**What to do:** The required answer is an exact copy of the records below, without pictures.

Stored data entries
____________
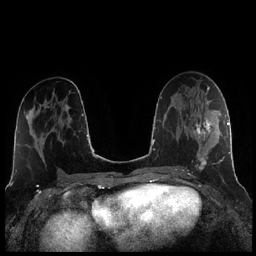
Breast MRI (dynamic contrast-enhanced), one axial slice. Slice 113 of 256 in the series (ordered by position). Dynamic contrast-enhanced series, time point 2 of 7 at this slice position (early post-contrast). 1.5 T. TE 1.9 ms, TR 4.2 ms. 0.8 mm slice thickness. 256 × 256 image matrix. Female patient.
Structures marked on this image (semi-automatically segmented with operator editing):
- enhancing-tissue mask used for the functional tumour volume (all voxels passing the contrast-enhancement thresholds inside the analysis volume; usually the tumour): box from (x=184, y=108) to (x=221, y=168) px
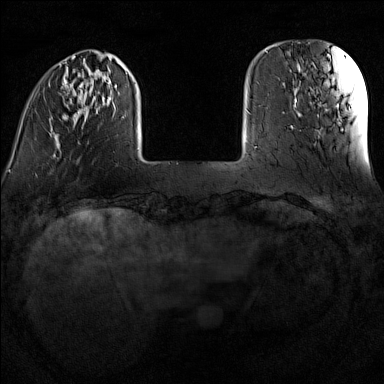
Breast MRI (dynamic contrast-enhanced), one axial slice; slice 24 of 160 in the series (ordered by position); dynamic contrast-enhanced series, time point 2 of 7 at this slice position (early post-contrast); 1.5 T; TE 1.8 ms, TR 5 ms; 1 mm slice thickness; 384 × 384 image matrix, field of view 300 × 300 mm. Female patient.
Outlined on this slice (semi-automatically segmented with operator editing):
- enhancing-tissue mask used for the functional tumour volume (all voxels passing the contrast-enhancement thresholds inside the analysis volume; usually the tumour): bounding box [x1, y1, x2, y2] px = [51, 56, 139, 150]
____________
**Solution for this problem:**
Breast MRI (dynamic contrast-enhanced), one axial slice. Slice 113 of 256 in the series (ordered by position). Dynamic contrast-enhanced series, time point 2 of 7 at this slice position (early post-contrast). 1.5 T. TE 1.9 ms, TR 4.2 ms. 0.8 mm slice thickness. 256 × 256 image matrix. Female patient.
Structures marked on this image (semi-automatically segmented with operator editing):
- enhancing-tissue mask used for the functional tumour volume (all voxels passing the contrast-enhancement thresholds inside the analysis volume; usually the tumour): box from (x=184, y=108) to (x=221, y=168) px
Breast MRI (dynamic contrast-enhanced), one axial slice; slice 24 of 160 in the series (ordered by position); dynamic contrast-enhanced series, time point 2 of 7 at this slice position (early post-contrast); 1.5 T; TE 1.8 ms, TR 5 ms; 1 mm slice thickness; 384 × 384 image matrix, field of view 300 × 300 mm. Female patient.
Outlined on this slice (semi-automatically segmented with operator editing):
- enhancing-tissue mask used for the functional tumour volume (all voxels passing the contrast-enhancement thresholds inside the analysis volume; usually the tumour): bounding box [x1, y1, x2, y2] px = [51, 56, 139, 150]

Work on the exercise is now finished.